Work item: Rewrite the listing below with every "pixel coordinates" changed to "image coordinates" and everything else unchanged, omitting the pictures from your answer.
-- Supplied data follows --
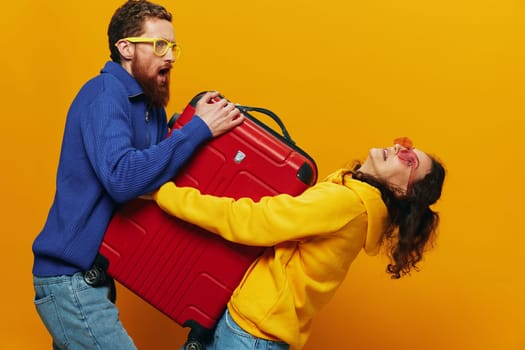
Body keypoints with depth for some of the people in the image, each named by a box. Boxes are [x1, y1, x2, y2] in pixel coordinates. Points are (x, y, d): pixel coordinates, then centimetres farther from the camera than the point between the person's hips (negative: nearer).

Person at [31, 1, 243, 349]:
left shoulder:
-- Supplied data concluded --
Written solution:
Body keypoints with depth for some of the people in the image, each named by a box. Boxes are [x1, y1, x2, y2] in image coordinates. Points are (x, y, d): image coordinates, then centimetres farther from the camera than the point between the person's hips (negative: nearer).

Person at [31, 1, 243, 349]:
left shoulder:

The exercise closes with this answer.